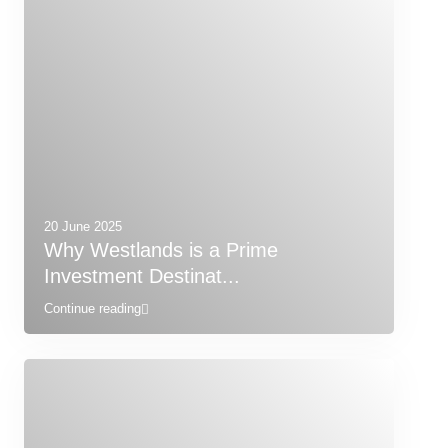
20 June 2025
Why Westlands is a Prime
Investment Destinat...
Continue reading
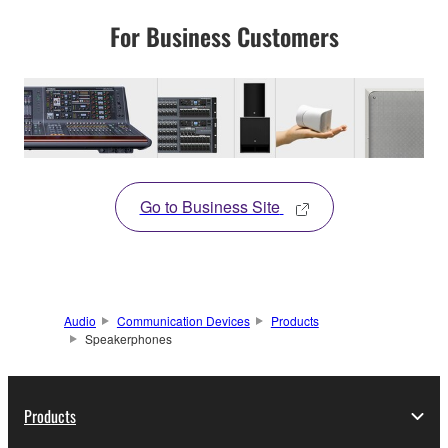
For Business Customers
Go to Business Site
Audio
Communication Devices
Products
Speakerphones
Products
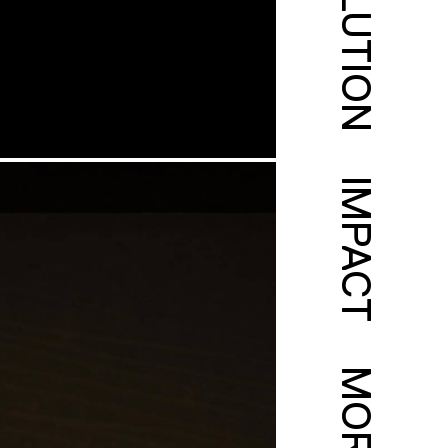
SOLUTION
IMPACT
MORE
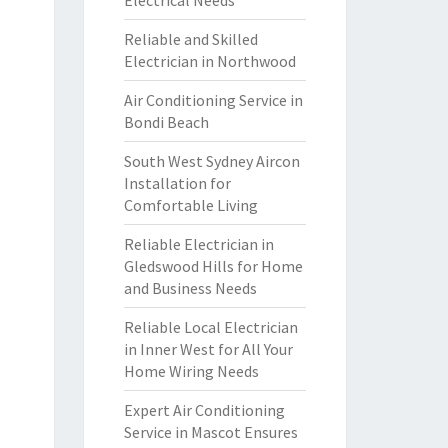
Electrical Needs
Reliable and Skilled
Electrician in Northwood
Air Conditioning Service in
Bondi Beach
South West Sydney Aircon
Installation for
Comfortable Living
Reliable Electrician in
Gledswood Hills for Home
and Business Needs
Reliable Local Electrician
in Inner West for All Your
Home Wiring Needs
Expert Air Conditioning
Service in Mascot Ensures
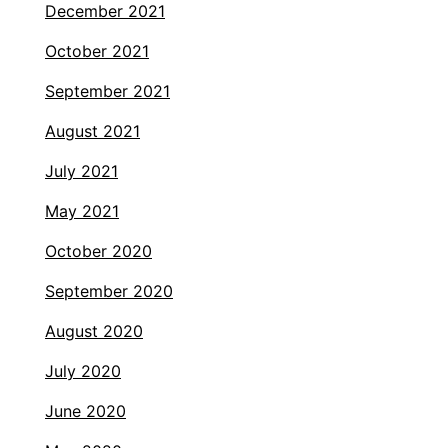
December 2021
October 2021
September 2021
August 2021
July 2021
May 2021
October 2020
September 2020
August 2020
July 2020
June 2020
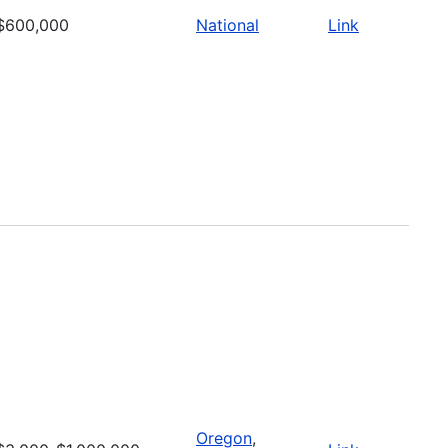
$600,000
National
Link
Oregon
,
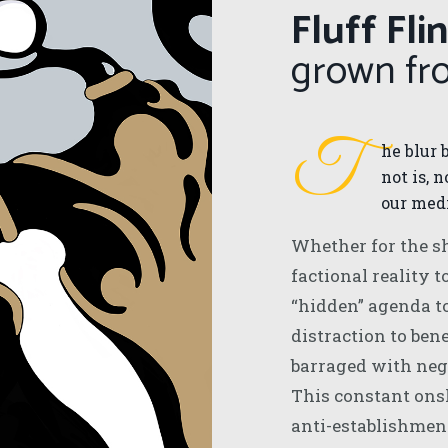
Fluff Fli
grown f
T
he blur 
not is, 
our medi
Whether for the sh
factional reality t
“hidden” agenda t
distraction to bene
barraged with neg
This constant ons
anti-establishment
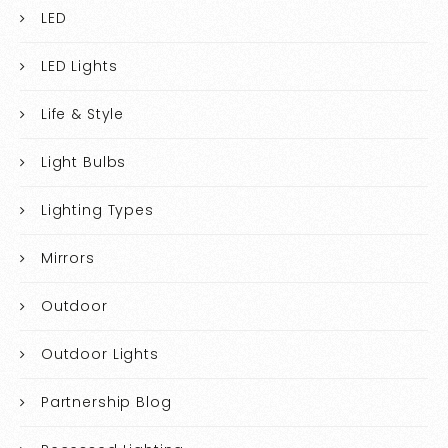
LED
LED Lights
Life & Style
Light Bulbs
Lighting Types
Mirrors
Outdoor
Outdoor Lights
Partnership Blog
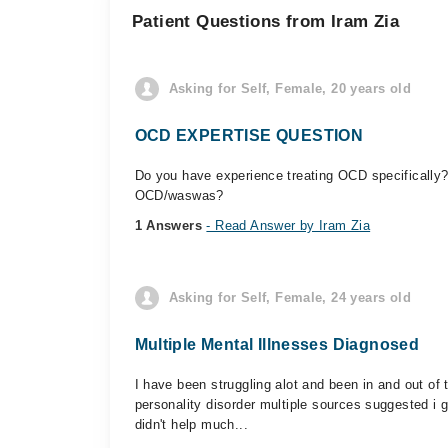
Patient Questions from Iram Zia
Asking for Self, Female, 20 years old
OCD EXPERTISE QUESTION
Do you have experience treating OCD specifically?
OCD/waswas?
1 Answers
- Read Answer by Iram Zia
Asking for Self, Female, 24 years old
Multiple Mental Illnesses Diagnosed
I have been struggling alot and been in and out o
personality disorder multiple sources suggested i 
didn't help much...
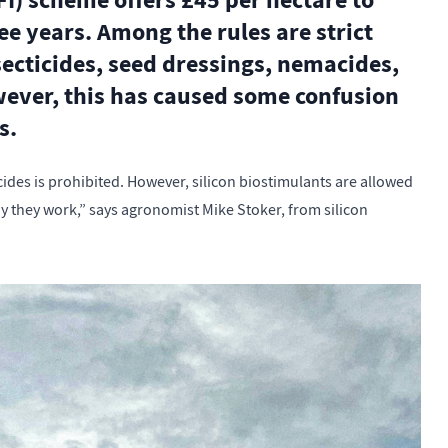
I) scheme offers £45 per hectare to
ree years. Among the rules are strict
secticides, seed dressings, nemacides,
owever, this has caused some confusion
s.
ticides is prohibited. However, silicon biostimulants are allowed
y they work,” says agronomist Mike Stoker, from silicon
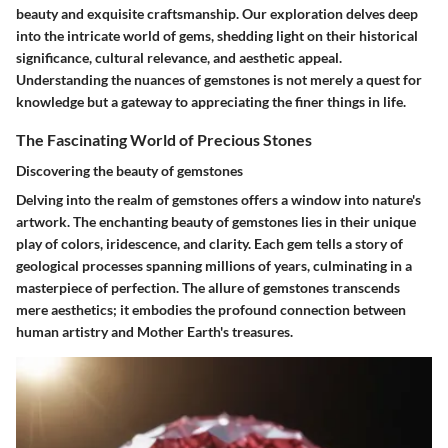
beauty and exquisite craftsmanship. Our exploration delves deep
into the intricate world of gems, shedding light on their historical
significance, cultural relevance, and aesthetic appeal.
Understanding the nuances of gemstones is not merely a quest for
knowledge but a gateway to appreciating the finer things in life.
The Fascinating World of Precious Stones
Discovering the beauty of gemstones
Delving into the realm of gemstones offers a window into nature's
artwork. The enchanting beauty of gemstones lies in their unique
play of colors, iridescence, and clarity. Each gem tells a story of
geological processes spanning millions of years, culminating in a
masterpiece of perfection. The allure of gemstones transcends
mere aesthetics; it embodies the profound connection between
human artistry and Mother Earth's treasures.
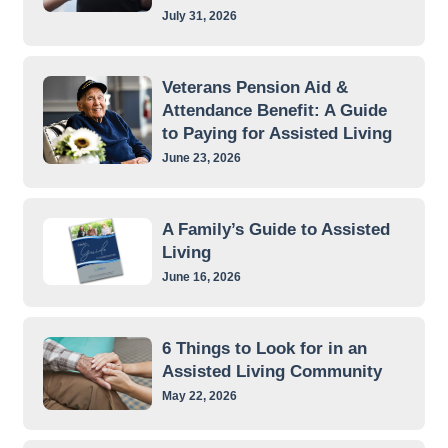
July 31, 2026
Veterans Pension Aid &
Attendance Benefit: A Guide
to Paying for Assisted Living
June 23, 2026
A Family’s Guide to Assisted
Living
June 16, 2026
6 Things to Look for in an
Assisted Living Community
May 22, 2026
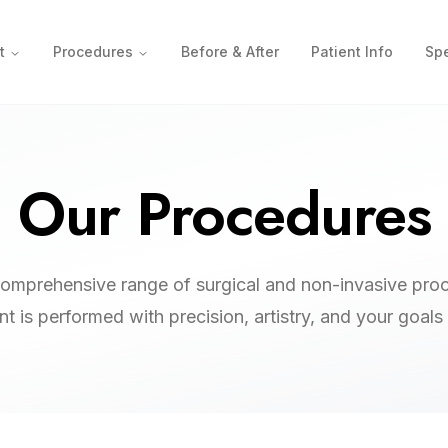
t
Procedures
Before & After
Patient Info
Spe
Our Procedures
comprehensive range of surgical and non-invasive pro
t is performed with precision, artistry, and your goals 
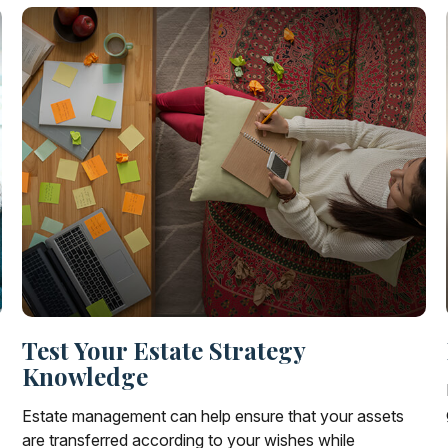
Test Your Estate Strategy
Knowledge
Estate management can help ensure that your assets
are transferred according to your wishes while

□ □ □ □ □

* Problem statement *
The complete material, set down exactly and stripped of pictures, is the expected response.

* The completed task *
20 June 2025
Why Westlands is a Prime
Investment Destinat...
Continue reading
For Business Customers
Go to Business Site
Audio
Communication Devices
Products
Speakerphones
Products
SOLUTION
IMPACT
MORE
Electrical Needs
Reliable and Skilled
Electrician in Northwood
Air Conditioning Service in
Bondi Beach
South West Sydney Aircon
Installation for
Comfortable Living
Reliable Electrician in
Gledswood Hills for Home
and Business Needs
Reliable Local Electrician
in Inner West for All Your
Home Wiring Needs
Expert Air Conditioning
Service in Mascot Ensures
December 2021
October 2021
September 2021
August 2021
July 2021
May 2021
October 2020
September 2020
August 2020
July 2020
June 2020
$600,000
National
Link
Oregon
,
Fluff Fli
grown f
T
he blur 
not is, 
our medi
Whether for the sh
factional reality t
“hidden” agenda t
distraction to bene
barraged with neg
This constant ons
anti-establishment
LED
LED Lights
Life & Style
Light Bulbs
Lighting Types
Mirrors
Outdoor
Outdoor Lights
Partnership Blog
Patient Questions from Iram Zia
Asking for Self, Female, 20 years old
OCD EXPERTISE QUESTION
Do you have experience treating OCD specifically?
OCD/waswas?
1 Answers
- Read Answer by Iram Zia
Asking for Self, Female, 24 years old
Multiple Mental Illnesses Diagnosed
I have been struggling alot and been in and out o
personality disorder multiple sources suggested i 
didn't help much...
I) scheme offers £45 per hectare to
ree years. Among the rules are strict
secticides, seed dressings, nemacides,
owever, this has caused some confusion
s.
ticides is prohibited. However, silicon biostimulants are allowed
y they work,” says agronomist Mike Stoker, from silicon
beauty and exquisite craftsmanship. Our exploration delves deep
into the intricate world of gems, shedding light on their historical
significance, cultural relevance, and aesthetic appeal.
Understanding the nuances of gemstones is not merely a quest for
knowledge but a gateway to appreciating the finer things in life.
The Fascinating World of Precious Stones
Discovering the beauty of gemstones
Delving into the realm of gemstones offers a window into nature's
artwork. The enchanting beauty of gemstones lies in their unique
play of colors, iridescence, and clarity. Each gem tells a story of
geological processes spanning millions of years, culminating in a
masterpiece of perfection. The allure of gemstones transcends
mere aesthetics; it embodies the profound connection between
human artistry and Mother Earth's treasures.
July 31, 2026
Veterans Pension Aid &
Attendance Benefit: A Guide
to Paying for Assisted Living
June 23, 2026
A Family’s Guide to Assisted
Living
June 16, 2026
6 Things to Look for in an
Assisted Living Community
May 22, 2026
t
Procedures
Before & After
Patient Info
Spe
Our Procedures
comprehensive range of surgical and non-invasive pro
t is performed with precision, artistry, and your goals 
Test Your Estate Strategy
Knowledge
Estate management can help ensure that your assets
are transferred according to your wishes while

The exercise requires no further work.